Within Spain, as in any European state, this tendency is partly counteracted by state spending, which ensures a relative rise in the consumption of the less capitalized regions. Within the EU, where so far internal transfers through common expenditures have been negligible relative to joint GDP, it exacerbates imperialist tensions between some states and others.
But even if, for the sake of cohesion, the state alleviates the relative backwardness of the regions with a strong presence of the agricultural sector, this will not solve the problem. What is known as backwardness actually is backwardness with respect to capital accumulation, a process which, as we have seen, is characterized by the concentration of productive resources. The concentration in some sectors, scales and regions results in the relative backwardness of the others.
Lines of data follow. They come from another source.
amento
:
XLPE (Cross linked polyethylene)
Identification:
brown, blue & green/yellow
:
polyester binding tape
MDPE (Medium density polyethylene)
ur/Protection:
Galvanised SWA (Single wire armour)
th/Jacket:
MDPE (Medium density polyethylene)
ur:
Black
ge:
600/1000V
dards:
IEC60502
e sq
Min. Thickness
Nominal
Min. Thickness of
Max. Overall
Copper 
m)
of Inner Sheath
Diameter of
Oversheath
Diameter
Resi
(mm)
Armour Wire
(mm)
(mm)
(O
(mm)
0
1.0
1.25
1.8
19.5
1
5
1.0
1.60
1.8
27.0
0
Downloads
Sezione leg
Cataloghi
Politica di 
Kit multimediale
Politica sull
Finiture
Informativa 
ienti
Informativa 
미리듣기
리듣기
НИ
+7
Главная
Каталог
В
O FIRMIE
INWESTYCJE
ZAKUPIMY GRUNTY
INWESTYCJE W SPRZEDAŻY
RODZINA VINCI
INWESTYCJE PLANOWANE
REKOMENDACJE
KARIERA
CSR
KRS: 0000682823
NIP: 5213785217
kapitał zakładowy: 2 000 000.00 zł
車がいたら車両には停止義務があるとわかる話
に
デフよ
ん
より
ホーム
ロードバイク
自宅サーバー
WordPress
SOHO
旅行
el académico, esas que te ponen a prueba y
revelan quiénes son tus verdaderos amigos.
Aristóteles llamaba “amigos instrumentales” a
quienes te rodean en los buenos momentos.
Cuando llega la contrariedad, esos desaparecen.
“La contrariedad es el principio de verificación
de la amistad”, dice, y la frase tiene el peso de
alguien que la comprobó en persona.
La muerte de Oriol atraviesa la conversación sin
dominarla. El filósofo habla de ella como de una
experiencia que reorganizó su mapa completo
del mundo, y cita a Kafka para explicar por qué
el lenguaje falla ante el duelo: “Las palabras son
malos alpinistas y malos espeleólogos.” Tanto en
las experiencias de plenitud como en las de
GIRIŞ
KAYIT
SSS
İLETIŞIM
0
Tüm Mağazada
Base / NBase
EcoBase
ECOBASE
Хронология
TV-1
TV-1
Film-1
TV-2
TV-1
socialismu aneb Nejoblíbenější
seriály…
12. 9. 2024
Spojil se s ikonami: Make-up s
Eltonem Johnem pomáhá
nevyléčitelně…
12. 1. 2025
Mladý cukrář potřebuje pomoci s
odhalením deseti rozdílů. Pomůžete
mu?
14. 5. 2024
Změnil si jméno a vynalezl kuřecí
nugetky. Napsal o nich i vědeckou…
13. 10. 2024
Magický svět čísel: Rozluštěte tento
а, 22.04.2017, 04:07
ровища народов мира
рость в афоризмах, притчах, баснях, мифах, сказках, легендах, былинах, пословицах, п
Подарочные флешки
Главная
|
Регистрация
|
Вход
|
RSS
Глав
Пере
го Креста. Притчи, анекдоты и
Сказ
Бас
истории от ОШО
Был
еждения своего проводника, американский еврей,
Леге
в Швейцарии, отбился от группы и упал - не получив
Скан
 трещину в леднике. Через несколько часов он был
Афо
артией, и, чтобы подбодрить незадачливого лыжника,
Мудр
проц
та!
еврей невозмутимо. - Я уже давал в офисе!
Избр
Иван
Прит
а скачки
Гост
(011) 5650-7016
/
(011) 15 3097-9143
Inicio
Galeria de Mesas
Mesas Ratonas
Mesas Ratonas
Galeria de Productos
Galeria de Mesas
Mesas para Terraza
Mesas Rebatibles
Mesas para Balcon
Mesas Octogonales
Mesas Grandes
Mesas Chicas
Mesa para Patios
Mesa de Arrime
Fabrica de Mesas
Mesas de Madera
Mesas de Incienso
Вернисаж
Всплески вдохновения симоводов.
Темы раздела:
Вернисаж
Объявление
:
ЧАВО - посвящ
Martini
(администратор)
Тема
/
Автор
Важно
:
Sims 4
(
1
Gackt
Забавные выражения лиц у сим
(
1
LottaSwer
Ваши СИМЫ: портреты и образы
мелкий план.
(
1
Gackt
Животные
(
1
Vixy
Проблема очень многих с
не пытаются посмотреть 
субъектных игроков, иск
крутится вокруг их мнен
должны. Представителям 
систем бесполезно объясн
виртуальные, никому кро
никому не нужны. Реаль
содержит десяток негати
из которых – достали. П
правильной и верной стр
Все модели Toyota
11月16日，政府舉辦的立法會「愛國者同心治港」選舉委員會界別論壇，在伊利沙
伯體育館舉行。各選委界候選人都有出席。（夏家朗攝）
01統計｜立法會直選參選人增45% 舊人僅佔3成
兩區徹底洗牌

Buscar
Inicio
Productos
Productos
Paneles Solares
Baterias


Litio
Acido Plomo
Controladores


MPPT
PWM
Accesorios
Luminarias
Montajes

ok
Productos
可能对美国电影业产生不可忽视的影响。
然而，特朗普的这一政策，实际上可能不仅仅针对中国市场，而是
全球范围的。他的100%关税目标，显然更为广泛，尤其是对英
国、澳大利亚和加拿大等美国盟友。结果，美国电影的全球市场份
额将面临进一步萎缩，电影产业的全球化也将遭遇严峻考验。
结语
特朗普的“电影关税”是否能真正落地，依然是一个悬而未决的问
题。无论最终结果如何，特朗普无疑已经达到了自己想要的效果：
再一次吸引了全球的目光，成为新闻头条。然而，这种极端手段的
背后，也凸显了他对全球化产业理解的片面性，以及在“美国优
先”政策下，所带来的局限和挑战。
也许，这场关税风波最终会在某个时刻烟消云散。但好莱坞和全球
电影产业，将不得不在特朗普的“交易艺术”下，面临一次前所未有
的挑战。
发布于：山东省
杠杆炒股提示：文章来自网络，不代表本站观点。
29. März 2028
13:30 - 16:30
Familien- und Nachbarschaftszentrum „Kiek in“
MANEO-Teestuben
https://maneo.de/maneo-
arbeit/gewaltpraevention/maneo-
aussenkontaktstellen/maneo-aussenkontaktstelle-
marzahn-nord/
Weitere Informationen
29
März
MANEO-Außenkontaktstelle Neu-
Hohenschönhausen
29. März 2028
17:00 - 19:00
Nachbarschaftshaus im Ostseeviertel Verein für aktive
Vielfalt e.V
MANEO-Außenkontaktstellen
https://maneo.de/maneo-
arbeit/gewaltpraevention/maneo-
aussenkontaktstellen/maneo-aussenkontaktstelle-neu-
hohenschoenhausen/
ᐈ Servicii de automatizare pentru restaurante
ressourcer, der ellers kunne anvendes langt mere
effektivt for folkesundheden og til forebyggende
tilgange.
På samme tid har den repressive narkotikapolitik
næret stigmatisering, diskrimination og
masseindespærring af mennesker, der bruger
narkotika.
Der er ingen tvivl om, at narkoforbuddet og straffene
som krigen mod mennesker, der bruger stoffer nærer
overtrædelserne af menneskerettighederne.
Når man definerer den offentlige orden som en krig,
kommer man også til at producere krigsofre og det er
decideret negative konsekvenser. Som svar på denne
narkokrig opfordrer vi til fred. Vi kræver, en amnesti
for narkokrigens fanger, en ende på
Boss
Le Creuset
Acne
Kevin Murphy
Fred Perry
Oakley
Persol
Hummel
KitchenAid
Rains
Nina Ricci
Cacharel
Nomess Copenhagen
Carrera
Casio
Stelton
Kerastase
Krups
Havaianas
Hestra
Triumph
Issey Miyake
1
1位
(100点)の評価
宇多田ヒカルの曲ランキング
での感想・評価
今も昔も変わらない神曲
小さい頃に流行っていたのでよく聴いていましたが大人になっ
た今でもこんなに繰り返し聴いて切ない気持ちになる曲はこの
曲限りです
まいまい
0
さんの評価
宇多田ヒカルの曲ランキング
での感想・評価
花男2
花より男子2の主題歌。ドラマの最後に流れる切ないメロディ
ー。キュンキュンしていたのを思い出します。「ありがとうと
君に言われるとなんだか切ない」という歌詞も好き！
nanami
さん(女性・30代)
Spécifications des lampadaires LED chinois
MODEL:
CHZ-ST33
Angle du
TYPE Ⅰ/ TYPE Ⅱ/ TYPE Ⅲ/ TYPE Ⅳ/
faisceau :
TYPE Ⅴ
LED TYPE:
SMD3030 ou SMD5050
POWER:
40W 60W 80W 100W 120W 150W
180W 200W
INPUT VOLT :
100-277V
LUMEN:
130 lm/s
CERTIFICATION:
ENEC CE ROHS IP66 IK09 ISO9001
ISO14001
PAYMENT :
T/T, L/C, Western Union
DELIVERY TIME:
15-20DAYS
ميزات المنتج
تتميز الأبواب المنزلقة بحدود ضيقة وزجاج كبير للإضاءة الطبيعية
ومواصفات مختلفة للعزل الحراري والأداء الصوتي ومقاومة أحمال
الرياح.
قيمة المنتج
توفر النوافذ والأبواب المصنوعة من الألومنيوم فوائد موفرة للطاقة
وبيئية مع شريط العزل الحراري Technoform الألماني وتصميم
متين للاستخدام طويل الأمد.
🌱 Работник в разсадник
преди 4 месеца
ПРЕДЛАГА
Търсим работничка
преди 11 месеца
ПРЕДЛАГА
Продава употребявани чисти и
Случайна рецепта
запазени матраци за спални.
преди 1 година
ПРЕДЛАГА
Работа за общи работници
The relative backwardness of the southern regions of Spain, as of the Italian or Greek regions, is a tendency inserted in the logic of capital which will not be reversed neither by an increase in public spending nor by transfers to farmers and the rest of the regional petty bourgeoisie. Only the overcoming of the system can do it. And for that to happen we have to look for the horizon in the opposite direction to the one the farmers and local nationalists are looking at.